Pato-the college CasanovaIn his first year, he laid every loose or naïve girl in the vicinity. In second year, he laid every naïve and loose first year he came across. The cycle continued. Now at fourth year, most women loathe him.

His life revolves around women. Everything he does is geared towards laying a woman. He dresses, talks, sprays himself to impress. He is a constant source envy among his peers. His list of booty calls is endless. And make no mistake…they are all beautiful. Often he was the luckiest who laid the prettiest thing in class before the prettiest thing grew some attitude towards men in the class.

He can do anything to lay a woman. When it is a dry season, he can even fake a part and buy drinks where he can even spike the drinks just but to lay. Sometimes he is spotted by very young women who he calls, vitu ya mtaani. He is never the tallest nor the most handsome; just that he has a way about women.

Average Calvin

He is of moderate built. He speaks impeccably. The coward mostly cut his teeth with a fist year when he was third year. He works out privately and he is a cool guy to hang out with. They are popular among certain circles.
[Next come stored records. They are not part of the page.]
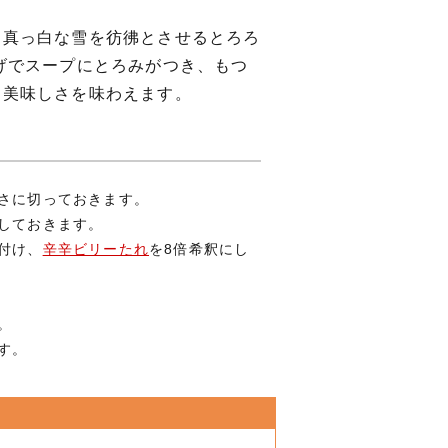
に真っ白な雪を彷彿とさせるとろろ
げでスープにとろみがつき、もつ
た美味しさを味わえます。
きさに切っておきます。
にしておきます。
付け、
辛辛ビリーたれ
を8倍希釈にし
。
す。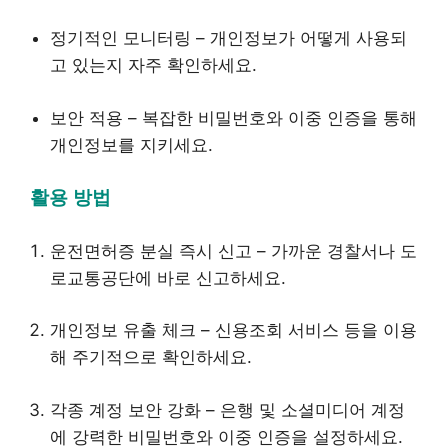
정기적인 모니터링 – 개인정보가 어떻게 사용되
고 있는지 자주 확인하세요.
보안 적용 – 복잡한 비밀번호와 이중 인증을 통해
개인정보를 지키세요.
활용 방법
운전면허증 분실 즉시 신고 – 가까운 경찰서나 도
로교통공단에 바로 신고하세요.
개인정보 유출 체크 – 신용조회 서비스 등을 이용
해 주기적으로 확인하세요.
각종 계정 보안 강화 – 은행 및 소셜미디어 계정
에 강력한 비밀번호와 이중 인증을 설정하세요.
He is average in every sector; looks, bed, seduction, class but a nice guy. He is monogamous and often can marry his college sweetheart. He is the vulnerable man. If he meets a respectable woman, they make the best of couples. But again, he is often the most easily played man, and he will never tell. He could be romantic and nice guys, but guys often laugh behind his back how often their (most of the time pretty) chick gets laid. 

Mr. Average will finish campus, get some banking job, three or four years late runa wedding that will be shown on telly….

The sophisticated villagerMost of the time, he is of the Nilotic region…Teso, Turkana, Saboat et al…Unless of course, his name is Douglas Mwati…he he

They listen to BBC. Read outdated, high profile magazines such as the Economists, Time and Newsweek. The fellows are normally intellectual and their political insights are worth giving a hearing. 

They listen to country music or rock. They have a certain inexplicable taste. Most of the time, they never lay a woman while in campus, but even so there is ever the likelihood that he is married. They belong to those constituency bases or county organizations and they give the word marginalization a whole new meaning. Of course, there are normally three or four of them and they know each other. They can access their MP pap, like that…. 

Saved DavidHe came and straight went into the church. By the second year, he is shockingly the head of his denomination in a campus. Most of the church stuff, books, guitars, and materials are kept in his room. Their rooms are normally impeccably clean. These men hardly participate in sexual jokes are often prudish in an annoying manner. 

They have read the bible and they are pseudo preachers. There are those who are fanatical. The type that conducts prayers around funny corners of the universities at funny hours. They are spiritual. And overzealous. They dress formally and believe jeans is evil. They like their shoes leather, brown and black.

The HustlerHe doesn’t sleep. He has worked in every single organisation, from a bank to teaching high school kids. He has worked with GNLD and Tanaj. He is enthusiastic and corny. He can sell you anything, from computer parts to pirated movie copies including the rare Avril Lavigne collection.

He is well connected and he knows where a body can be dumped. Hustlers sell their rooms and go head to live with someone else. They are very economical and most of the time, you wonder where they take the money. They never go to class. They only sho up exam time, loaded with Mwakenyas. Needless to say they pass.